Esta convicção resulta da falta de transparência associada à actividade parlamentar, nomeadamente as relações despudoradas com sociedades de advogados ou formas igualmente menos perceptíveis de lobby, do qual resulta em termos práticos um trabalho legislativo "adaptado" a necessidades casuística e não necessariamente ao "bem comum", porventura expresso na forma como a justiça - que não faz mais do que aplicar as leis emanadas dos órgãos com competência legislativa - parece diferenciar-se entre ricos e pobres à luz da noção de que quem melhor saberá interpretar a lei será precisamente aquele que esteve na sua feitura.
Um terceiro aspecto que considero relevante é o da "imagem" que os cidadãos têm da AR, desde logo pelo aspecto "despido" com que muitas vezes se apresenta o hemiciclo, não sendo suficiente "explicar" que estarão a fazer trabalho numa qualquer comissão ou noutros "afazeres" parlamentares.
Mas a esta "imagem" também podemos associar o "som", isto é, o despudorado ruído que existe permanentemente na AR por parte de Deputados que não estão a fazer o "uso da palavra" em direcção precisamente a quem o está a fazer nesse momento, seja com o irritante "Muito bem" ou o deselegante atropelo com o recurso aos denominados "apartes".
Em matéria de "som" será igualmente relevante que o silêncio que não existe o hemiciclo é escrupulosamente cumprido no que às galerias diz respeito, nas quais a absolutamente ninguém é permitido fazer um som, seja de aprovação ou de indignação, sendo que se o fizer será "convidado" pela Presidente da AR a sair daquele espaço, devidamente "acompanhado" por um agente de segurança.

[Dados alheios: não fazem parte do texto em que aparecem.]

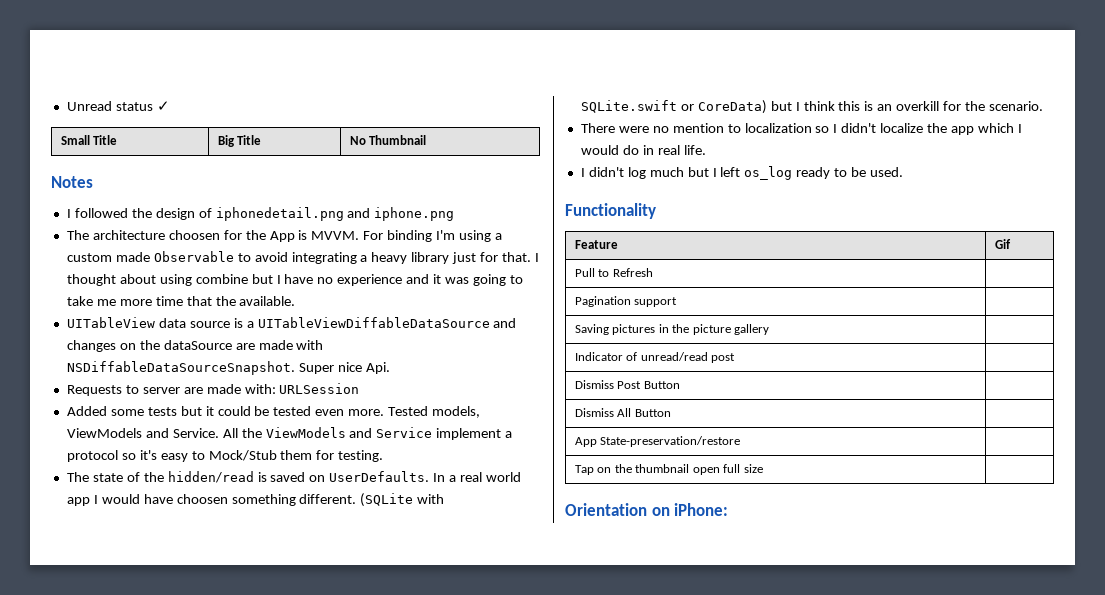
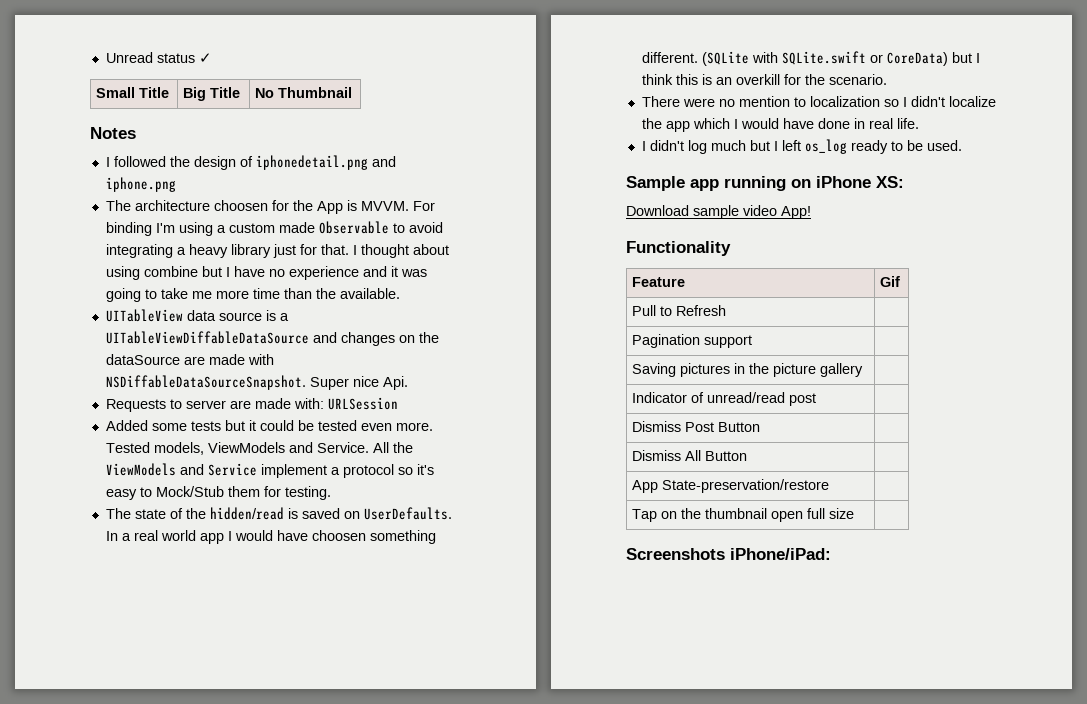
[186,296,212,306] that -> [283,288,312,299] than
[622,145,639,155] do -> [782,118,850,129] have done
(904, 172) none -> [626,176,904,191] [626,205,811,219] // Sample app running on iPhone XS: // Download sample video App!
[565,503,729,516] Orientation on iPhone: -> [626,548,831,560] Screenshots iPhone/iPad:

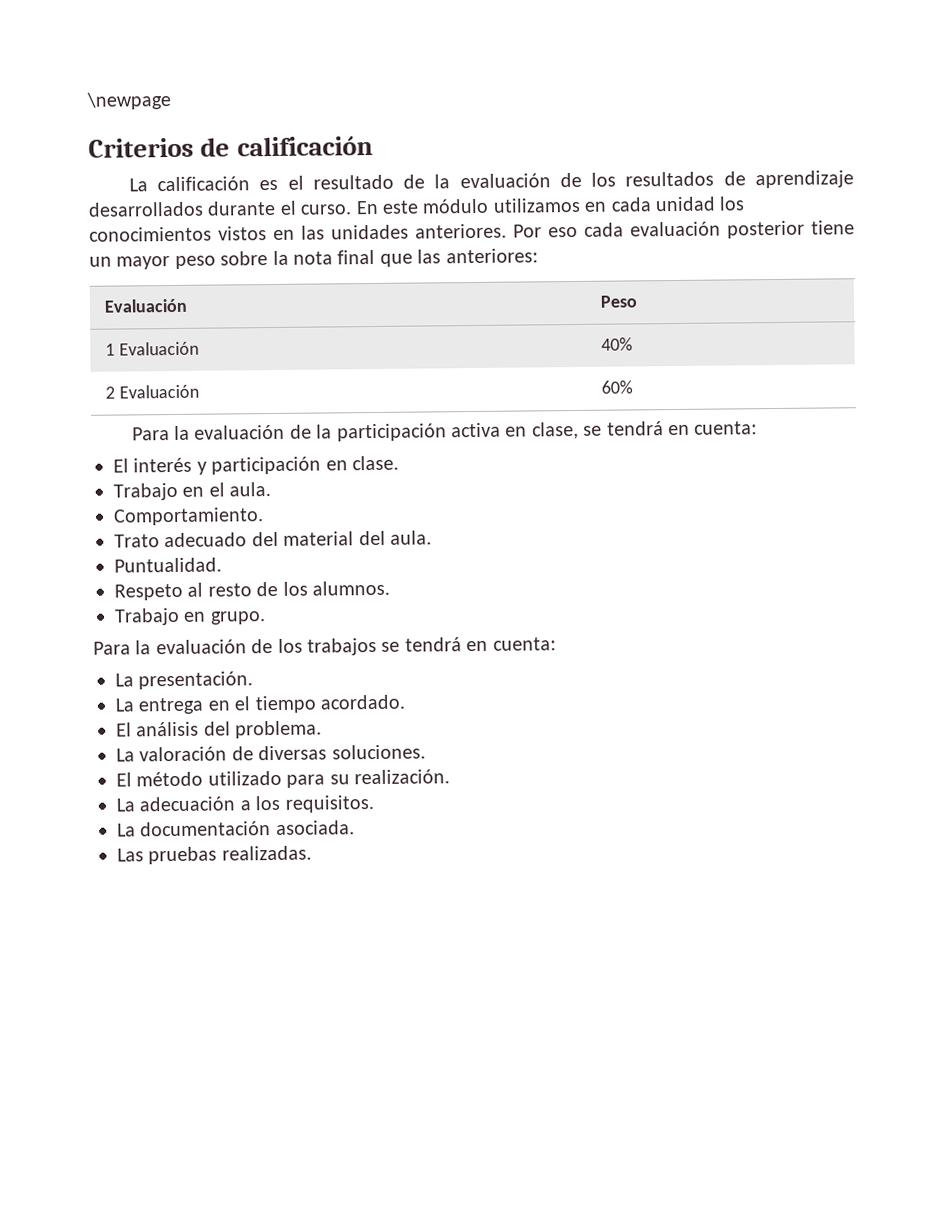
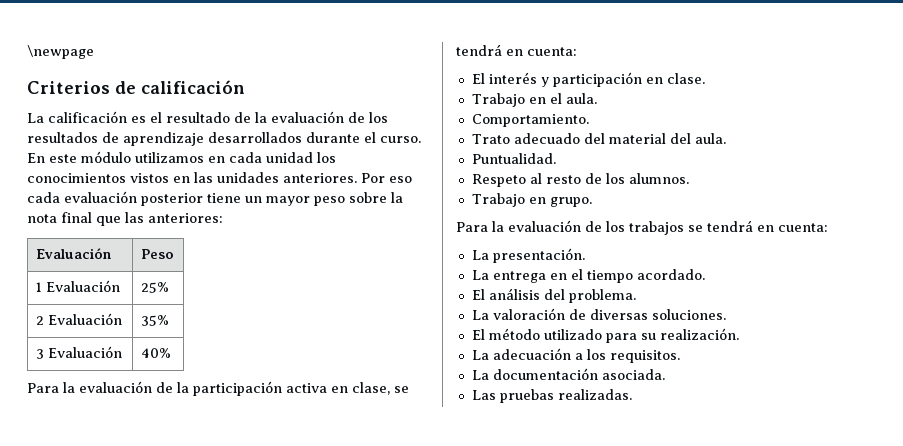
[601,337,634,351] 40% -> [140,282,169,293] 25%
[601,380,634,394] 60% -> [140,315,169,326] [35,346,122,359] [140,348,171,358] 35% // 3 Evaluación | 40%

Analisados todos estes pontos, aos quais certamente se poderiam acrescentar outros mais ou menos evidentes, resta a confirmação de algo que é cada vez mais evidente, isto é, a Assembleia da República está a tornar-se, de forma acelerada, num espaço de cada vez menor representação dos Cidadãos. Ora, se assim é, não deveria ser essa a principal preocupação regimental da AR e da sua Presidente? Aparentemente, não. Assim vão as cousas.